[Start RECORD EXTRACTS]

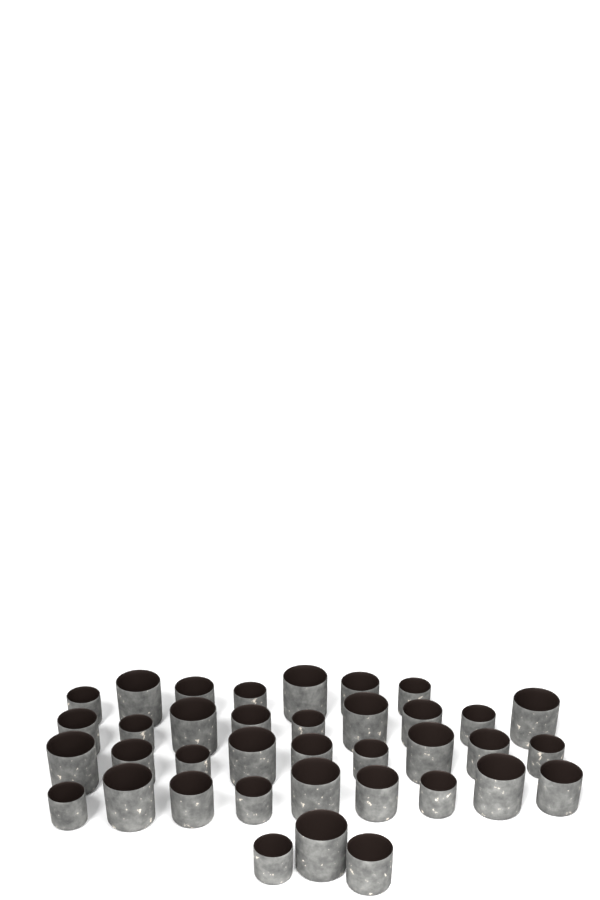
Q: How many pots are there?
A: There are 37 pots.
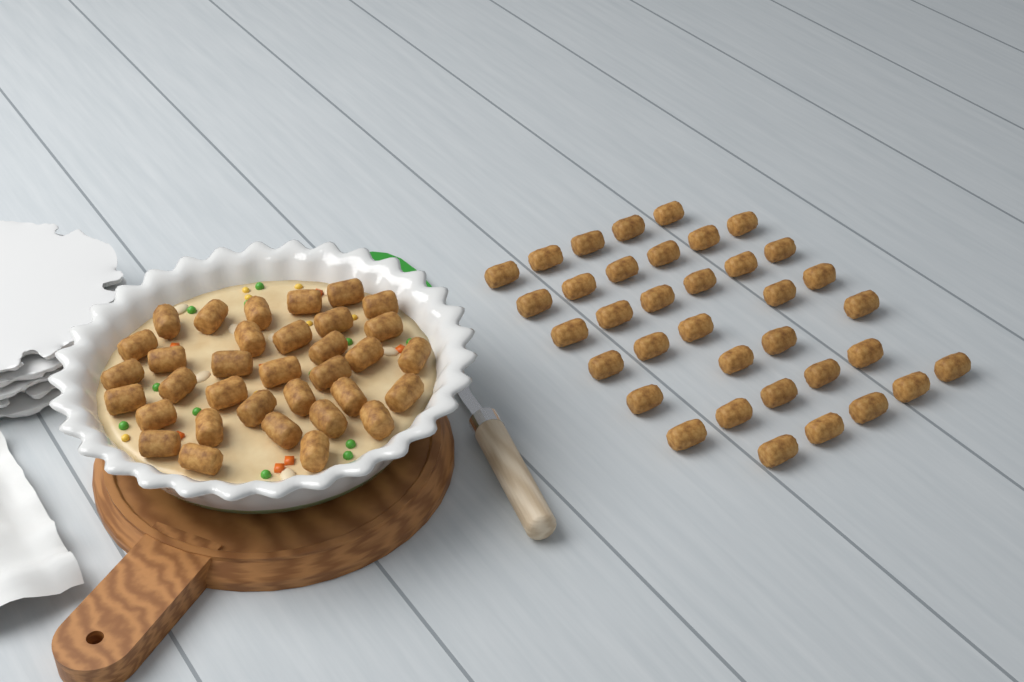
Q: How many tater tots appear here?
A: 70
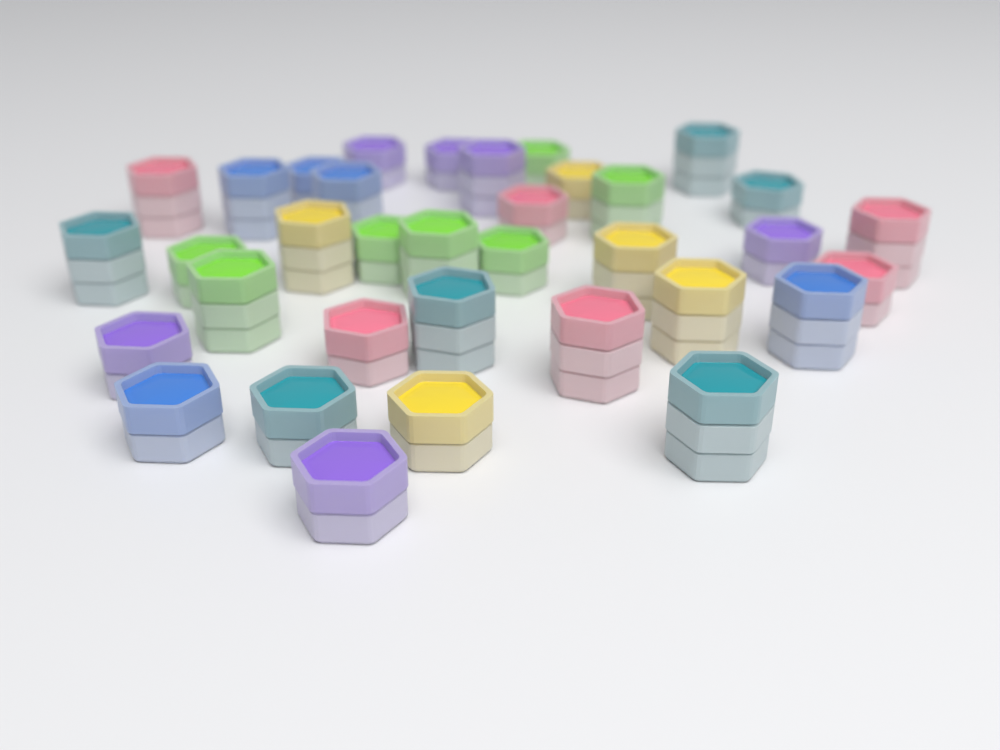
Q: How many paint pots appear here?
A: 35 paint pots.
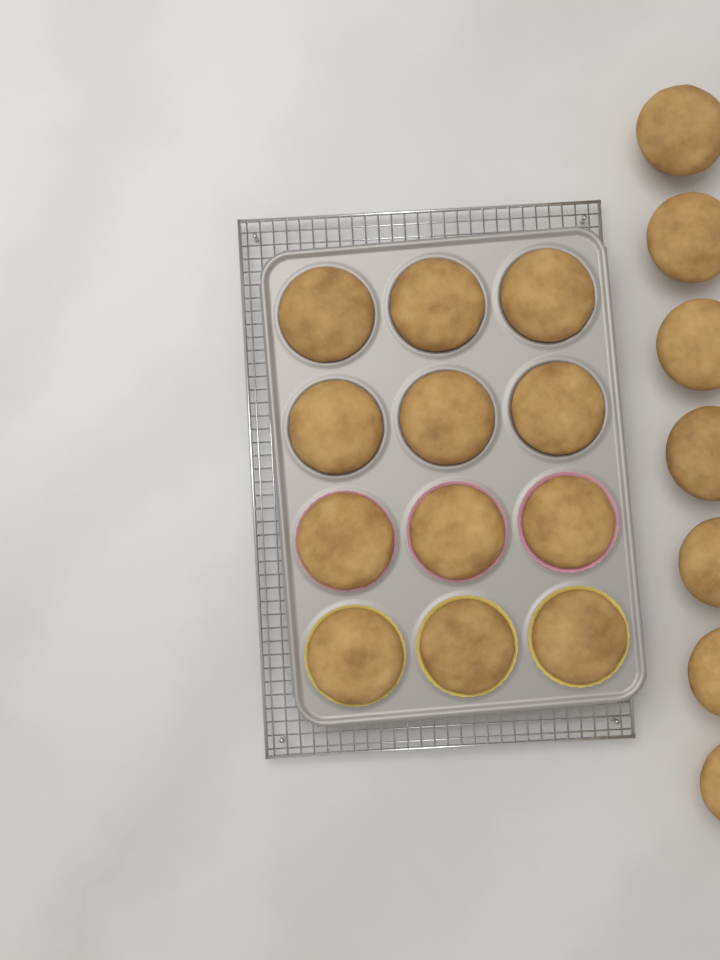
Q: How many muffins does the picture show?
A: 19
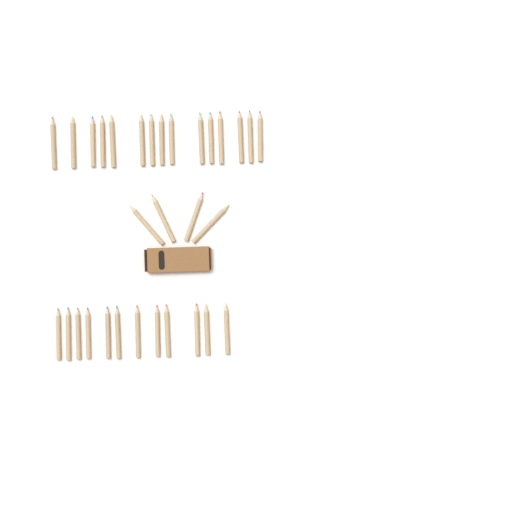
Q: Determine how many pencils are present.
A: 31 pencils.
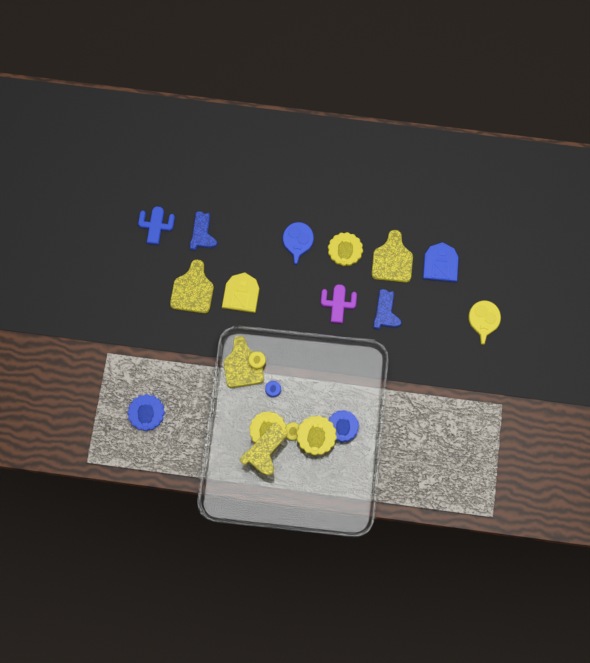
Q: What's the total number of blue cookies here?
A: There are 8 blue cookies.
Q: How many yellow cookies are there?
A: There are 11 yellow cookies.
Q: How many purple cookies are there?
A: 1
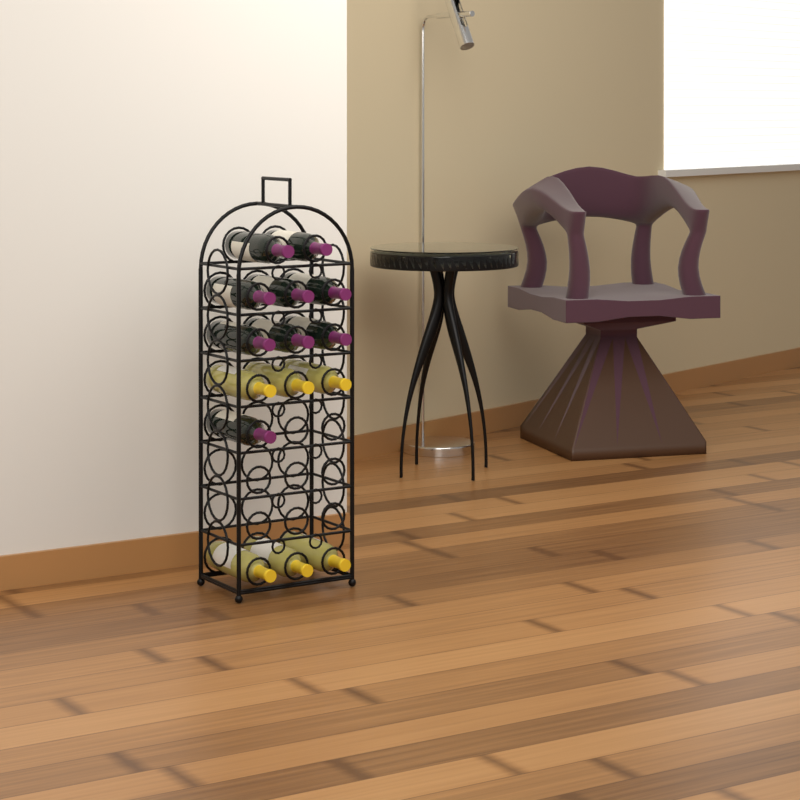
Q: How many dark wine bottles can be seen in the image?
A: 9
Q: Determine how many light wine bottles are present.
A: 6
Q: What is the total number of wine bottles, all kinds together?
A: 15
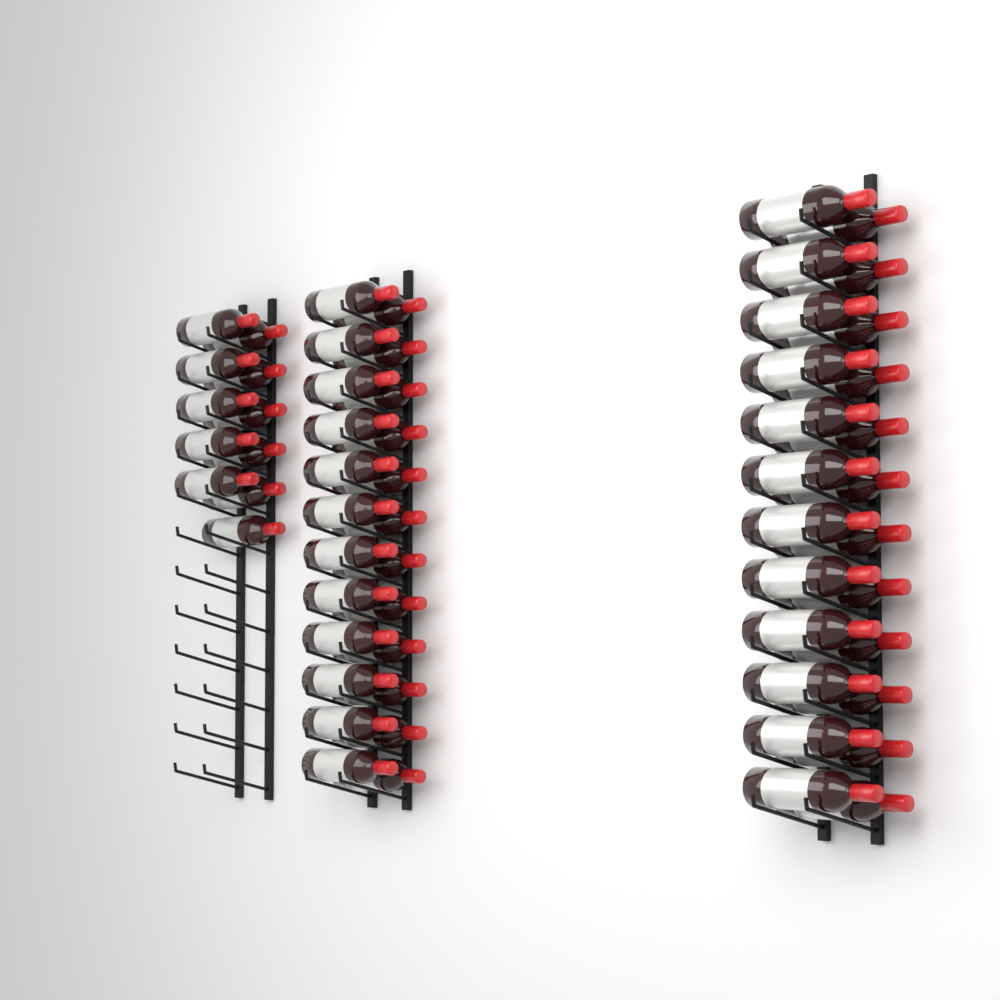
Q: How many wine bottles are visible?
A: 59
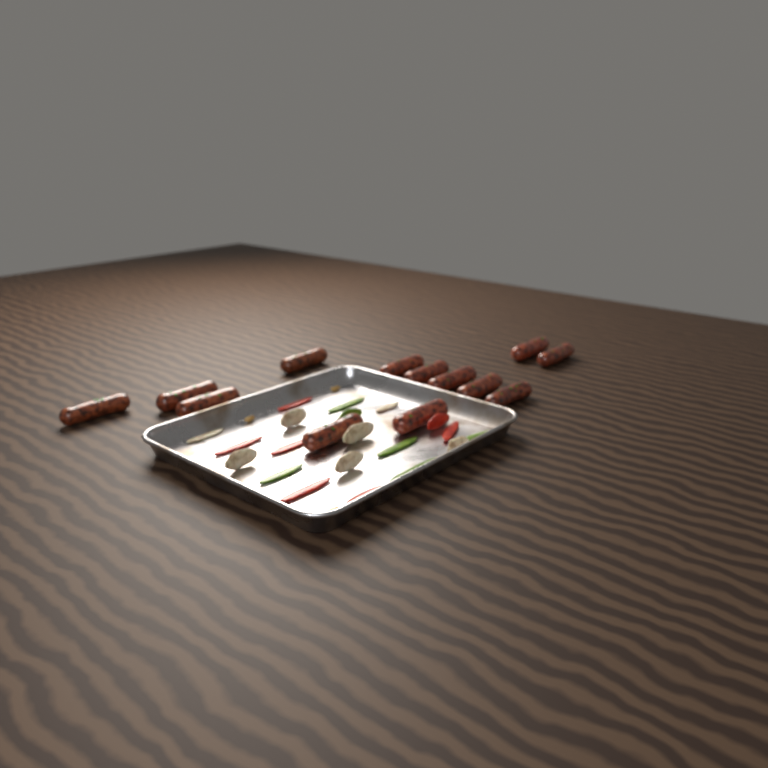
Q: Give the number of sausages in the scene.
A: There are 13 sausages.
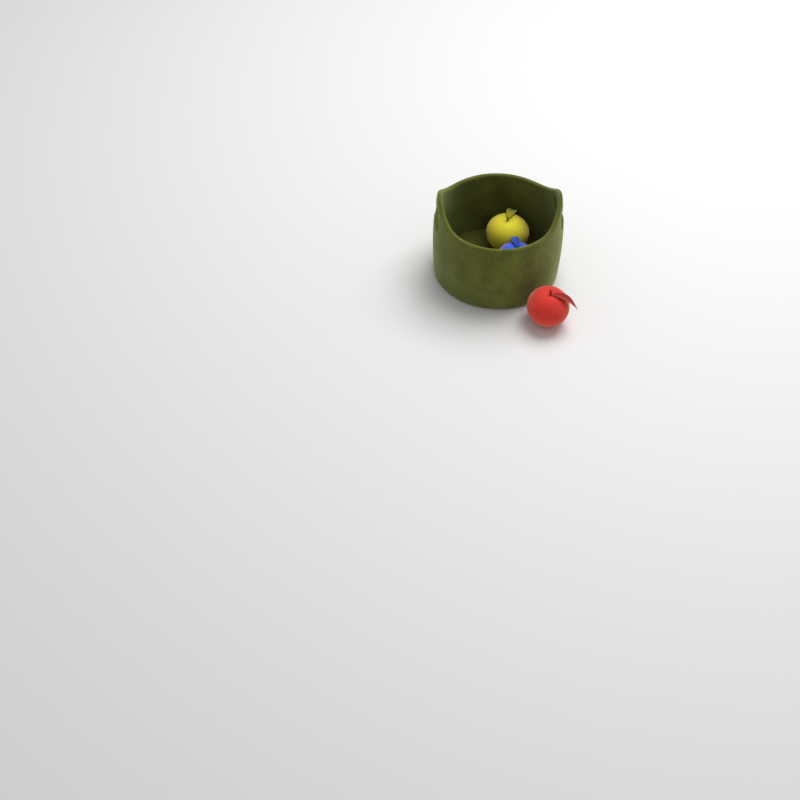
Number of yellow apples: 1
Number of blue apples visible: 1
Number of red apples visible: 1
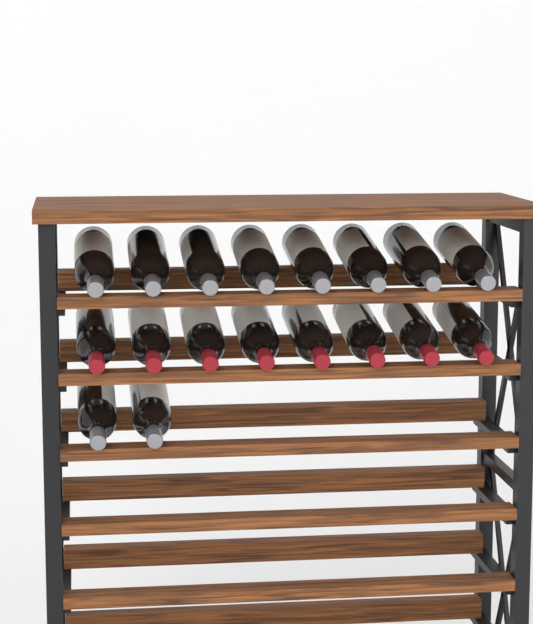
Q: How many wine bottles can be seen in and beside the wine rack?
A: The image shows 18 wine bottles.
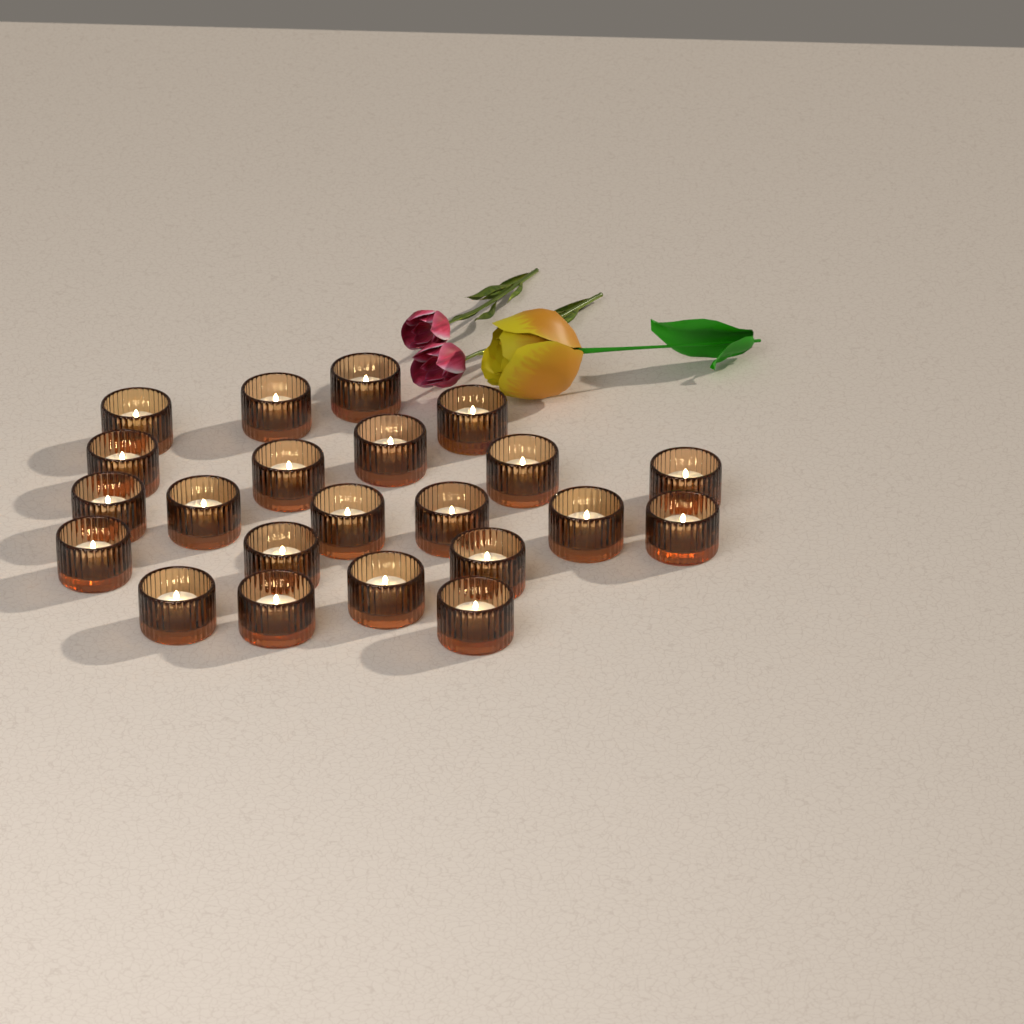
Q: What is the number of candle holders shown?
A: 22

[End RECORD EXTRACTS]

DIRECTIONS FOR THIS TASK >> Reproduce all of the data above word for word, leaving out the pictures.

RESPONSE TO THE TASK >>
Q: How many pots are there?
A: There are 37 pots.
Q: How many tater tots appear here?
A: 70
Q: How many paint pots appear here?
A: 35 paint pots.
Q: How many muffins does the picture show?
A: 19
Q: Determine how many pencils are present.
A: 31 pencils.
Q: What's the total number of blue cookies here?
A: There are 8 blue cookies.
Q: How many yellow cookies are there?
A: There are 11 yellow cookies.
Q: How many purple cookies are there?
A: 1
Q: How many dark wine bottles can be seen in the image?
A: 9
Q: Determine how many light wine bottles are present.
A: 6
Q: What is the total number of wine bottles, all kinds together?
A: 15
Q: How many wine bottles are visible?
A: 59
Q: Give the number of sausages in the scene.
A: There are 13 sausages.
Number of yellow apples: 1
Number of blue apples visible: 1
Number of red apples visible: 1
Q: How many wine bottles can be seen in and beside the wine rack?
A: The image shows 18 wine bottles.
Q: What is the number of candle holders shown?
A: 22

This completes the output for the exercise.